Entre les affaires André Vitel et Bruno T., fut adoptée l’ordonnance du 2 février 1945 relative à l’enfance délinquante, et l’on ne résiste pas à rappeler ici ce passage précis de l’exposé des motifs : « La France n’est pas assez riche d’enfants pour qu’elle ait le droit de négliger tout ce qui peut en faire des êtres sains. La guerre et les bouleversements d’ordre matériel et moral qu’elle a provoqués ont accru dans des proportions inquiétantes la délinquance juvénile. La question de l’enfance coupable est une des plus urgentes de l’époque présente. Le projet d’ordonnance ci-joint atteste que le gouvernement provisoire de la République française entend protéger efficacement les mineurs, et plus particulièrement les mineurs délinquants. »

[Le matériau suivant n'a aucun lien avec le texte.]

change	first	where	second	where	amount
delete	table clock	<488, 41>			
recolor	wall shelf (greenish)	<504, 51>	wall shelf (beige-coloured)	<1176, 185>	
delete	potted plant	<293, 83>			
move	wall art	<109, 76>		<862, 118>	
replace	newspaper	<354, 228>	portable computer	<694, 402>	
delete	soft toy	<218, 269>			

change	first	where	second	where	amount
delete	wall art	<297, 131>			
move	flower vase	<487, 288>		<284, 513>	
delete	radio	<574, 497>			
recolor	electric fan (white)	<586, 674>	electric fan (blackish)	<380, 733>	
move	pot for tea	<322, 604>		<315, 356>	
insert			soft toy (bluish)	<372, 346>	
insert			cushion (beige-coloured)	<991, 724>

L’article 66 du code pénal issu de l’ordonnance du 4 juin 1960 précisait que les mineurs de treize à dix-huit ans bénéficiaient de « l’excuse atténuante de minorité » qui, notamment, leur faisait encourir la peine de réclusion criminelle à perpétuité en lieu et place de la peine de mort, et la peine de dix à vingt ans de réclusion en lieu et place de la réclusion criminelle à perpétuité. La loi prévoyait cependant une exception pour les mineurs âgés de plus de 16 ans : la juridiction « pourra décider (à leur égard), et par une disposition spécialement motivée, qu’il n’y a pas lieu de retenir l’excuse atténuante de minorité. »

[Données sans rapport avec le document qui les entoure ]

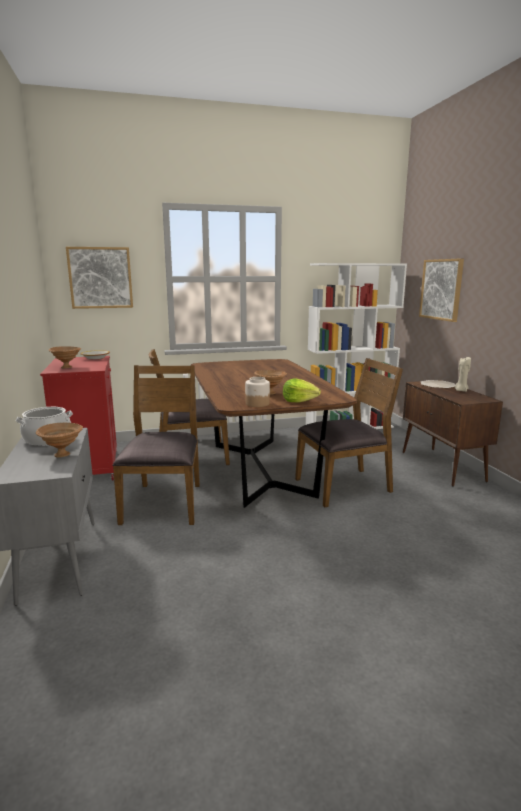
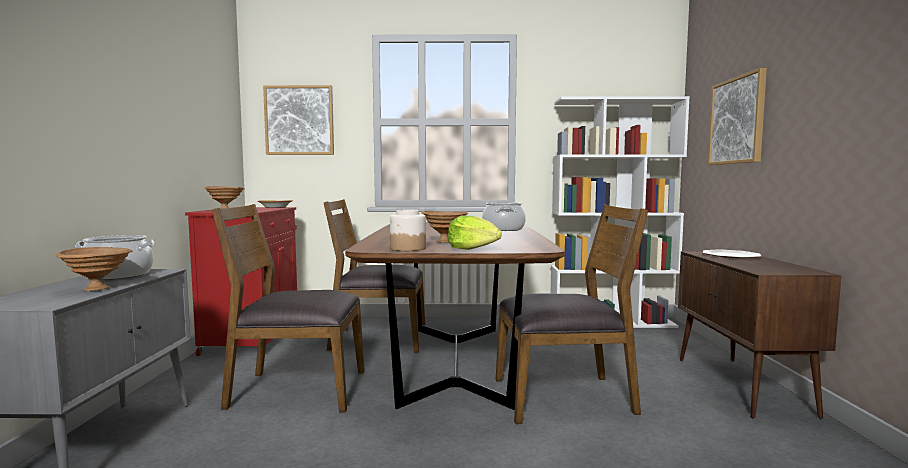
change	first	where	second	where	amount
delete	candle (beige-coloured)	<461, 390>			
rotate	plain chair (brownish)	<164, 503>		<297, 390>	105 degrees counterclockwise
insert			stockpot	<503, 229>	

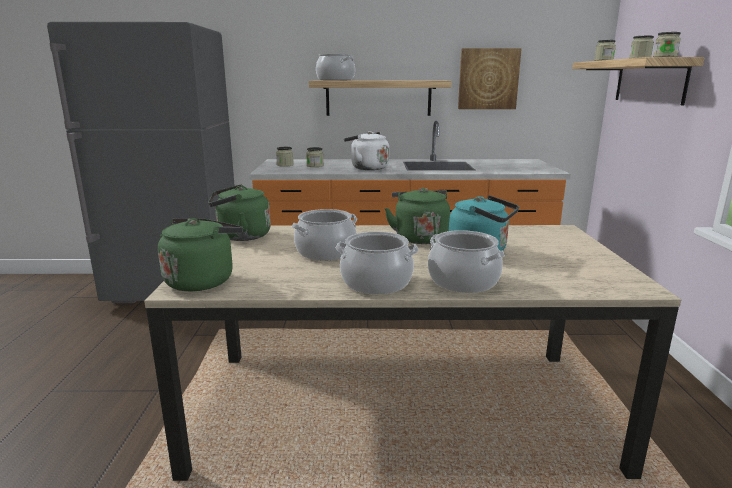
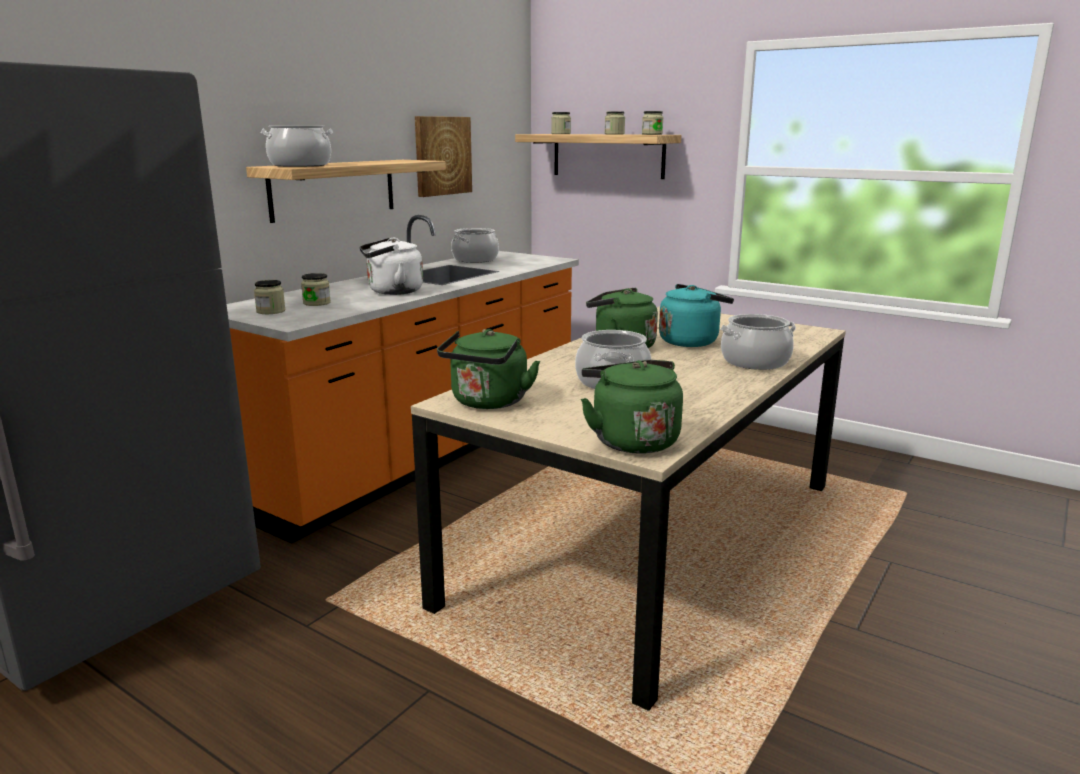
change	first	where	second	where	amount
move	stockpot	<376, 283>		<475, 259>	

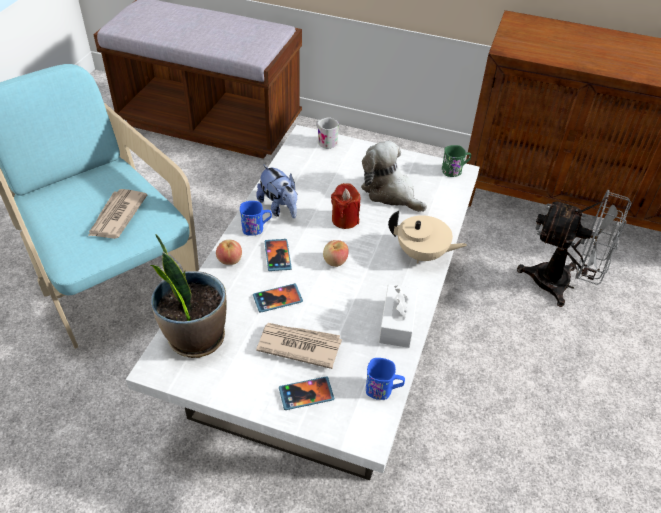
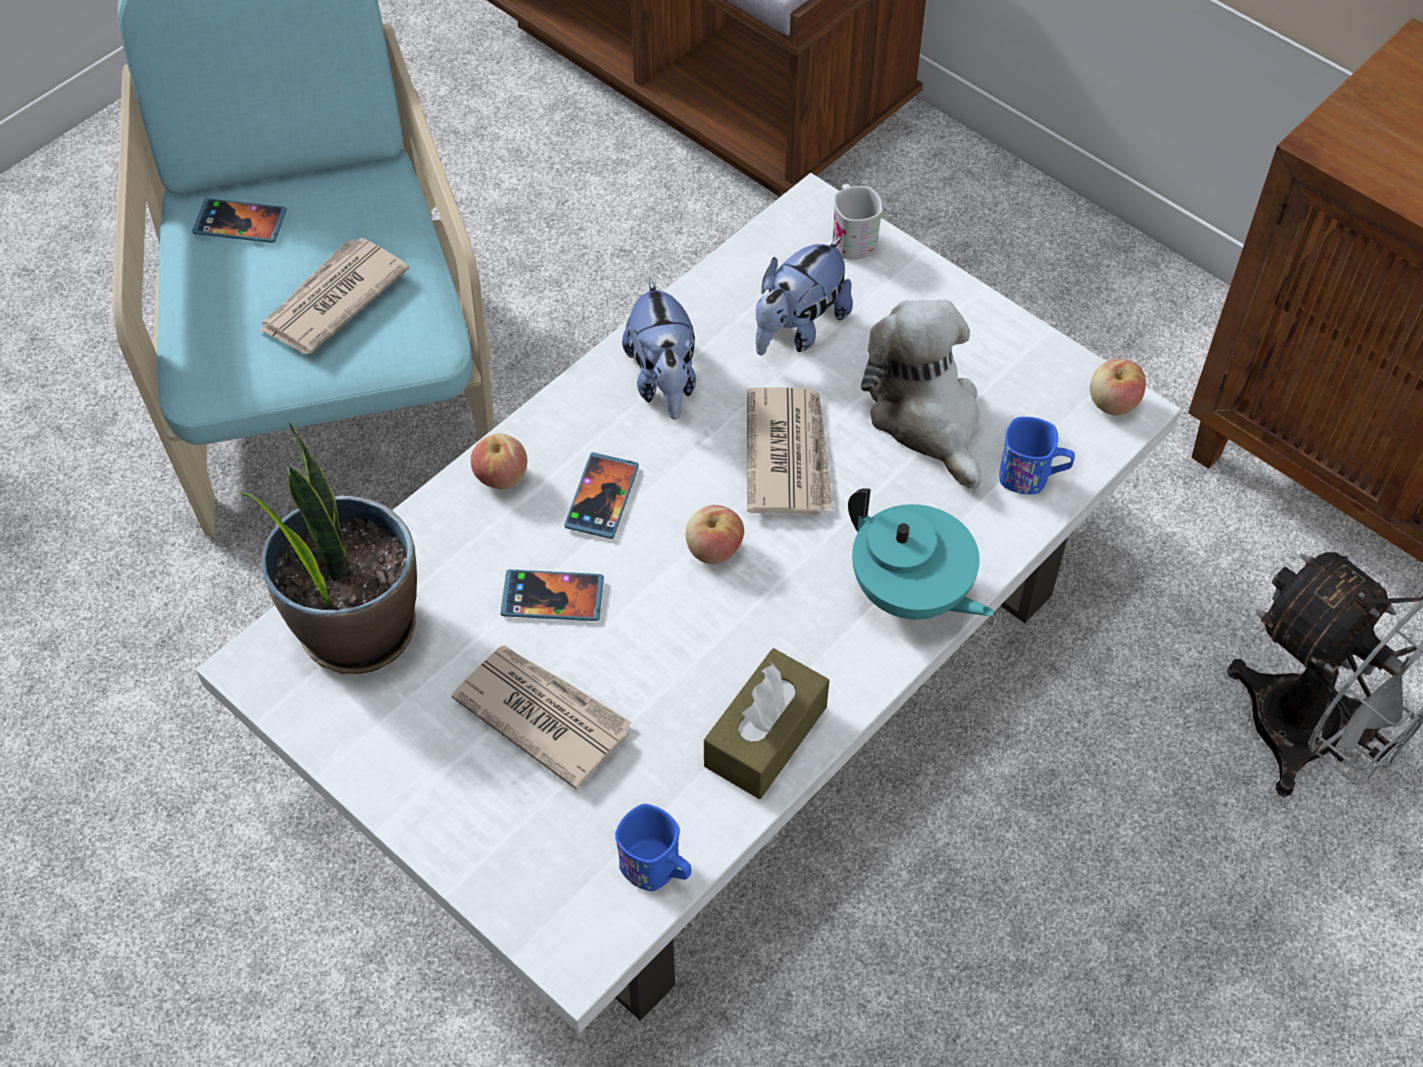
change	first	where	second	where	amount
replace	coffee mug (greenish)	<455, 170>	apple fruit	<1113, 403>	
replace	candle (red-coloured)	<345, 219>	newspaper	<788, 454>	
move	coffee mug (bluish)	<256, 228>		<1032, 477>	
recolor	pot for tea (beige-coloured)	<422, 254>	pot for tea (turquoise)	<910, 594>	
recolor	tissue box (white)	<397, 323>	tissue box (brownish)	<765, 736>	
move	phone	<306, 394>		<240, 223>	
insert			soft toy	<798, 328>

Le procès dura deux jours. Le procureur général requit contre Bruno T. la réclusion criminelle à perpétuité. Malgré l’avis contraire des trois magistrats professionnels, la cour d’assises des mineurs de l’Oise écarta l’excuse atténuante de minorité, et condamna Bruno T à la peine de mort.
Son pourvoi fut rejeté.
Il fut finalement gracié par Valéry Giscard d’Estaing le 11 février 1976, soit moins de quatre mois après sa condamnation. Le président de la « Ligue nationale contre le crime et pour l’application de la peine de mort » commenta la grâce en ces termes : « [Notre association] veut penser que le chef de l’État s’est cru dans l’obligation de ne pouvoir déroger à la règle établie depuis la troisième République qui fait que soit toujours gracié le premier condamné à mort du septennat,
car toute autre hypothèse serait un encouragement à l’assassinat et à la torture d’autres vieillards. » Si le mineur a échappé à la guillotine, c’est seulement parce que les hasards du calendrier lui furent favorables : le président venait d’être élu et Bruno T. était (quelle veine !) le premier condamné à mort du septennat.
Bruno T. a bientôt 70 ans. Peut-être est-il décédé. Cinquante ans plus tard, contempler la Une de Libération et de Minute sur la grâce qui lui fut accordée a quelque chose de vertigineux.